Patchwork Fix gdb.ada/bp_c_mixed_case.exp (PR gdb/22670) (Re: [PATCH 3/3] Add new gdb.ada/bp_c_mixed_case testcase for PR gdb/22670)

login
register
mail settings
Submitter Pedro Alves
Date Jan. 5, 2018, 4:34 p.m.
Message ID <f6c80127-ef1e-7381-d7e5-3f2f0dc3a02c@redhat.com>
Download mbox | patch
Permalink /patch/25234/
State New
Headers show

Comments

Pedro Alves - Jan. 5, 2018, 4:34 p.m.
On 01/04/2018 08:35 AM, Joel Brobecker wrote:
> This patch adds a new testcase to demonstrate a regression introduced by:
> 
>     commit b5ec771e60c1a0863e51eb491c85c674097e9e13
>     Date:   Wed Nov 8 14:22:32 2017 +0000
>     Subject: Introduce lookup_name_info and generalize Ada's FULL/WILD name matching
> 
> The purpose of the testcase is to verify that a user can insert
> a breakpoint on a C function while debugging Ada, even if the name
> of the function includes uppercase letters, requiring us to use
> Ada's "<...>" notation to tell the GDB that the symbol name should
> be looked up verbatim.
> 
> As of the commit above, GDB is no longer finding the function:
> 
>     (gdb) break <MixedCaseFunc>
>     Function "<MixedCaseFunc>" not defined.
>     Make breakpoint pending on future shared library load? (y or [n])
> 
> Before the patch, the breakpoint was inserted without problem.
> 

Below's a fix for this one.

I've force-pushed this one along with the following on to the
users/palves/literal-matching branch, rebased on master to pick up the
other fixes that went in meanwhile.

From 439f8c51ff8f6cd9fb3bbc330a40492a15992add Mon Sep 17 00:00:00 2001
From: Pedro Alves <palves@redhat.com>
Date: Fri, 5 Jan 2018 00:17:19 +0000
Subject: [PATCH 1/2] Fix gdb.ada/bp_c_mixed_case.exp (PR gdb/22670)

Information supplied ->
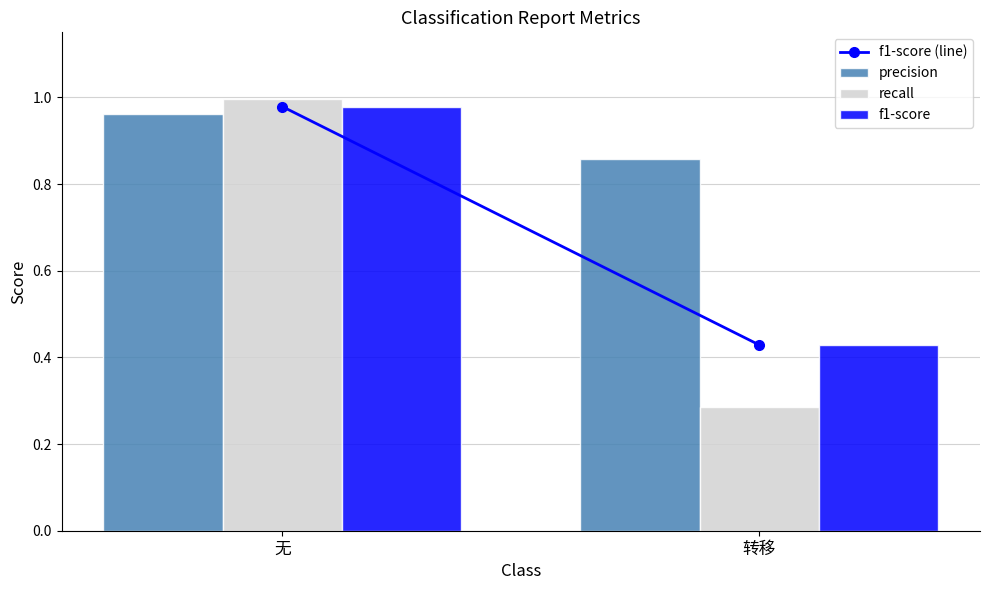

What is the label of the 2nd bar from the left?

转移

Explore the material ->
1. Please translate this sentence from the gdb patch thread into Spanish: "Before the patch, the breakpoint was inserted without problem."
2. Carry on with the gdb patch thread from its last line.

Answer section ->
1. Antes del parche, el punto de interrupción se insertaba sin problemas.

2.
The problem here is that we were using the user-provided lookup name
literally for linkage name comparisons.  I.e., "<MixedCase>" with the
"<>"s included.  That obviously can't work since the "<>" are not
really part of the linkage name.  The original idea was that we'd use
the symbol's language to select the right symbol name matching
algorithm, but that doesn't work for Ada because it's not really
possible to unambiguously tell from the linkage name alone whether
we're dealing with Ada symbols, so Ada minsyms end up with no language
set, or sometimes C++ set.  So fix this by treating Ada mode specially
when determining the linkage name to match against.

gdb/ChangeLog:
yyyy-mm-dd  Pedro Alves  <palves@redhat.com>

	PR gdb/22670
	* minsyms.c (linkage_name_str): New function.
	(iterate_over_minimal_symbols): Use it.

gdb/testsuite/ChangeLog:
yyyy-mm-dd  Pedro Alves  <palves@redhat.com>

	PR gdb/22670
	* gdb.ada/bp_c_mixed_case.exp: Remove setup_kfail calls.
---
 gdb/minsyms.c                             | 21 ++++++++++++++++++++-
 gdb/testsuite/gdb.ada/bp_c_mixed_case.exp |  4 +---
 2 files changed, 21 insertions(+), 4 deletions(-)
Joel Brobecker - Jan. 8, 2018, 3:57 a.m.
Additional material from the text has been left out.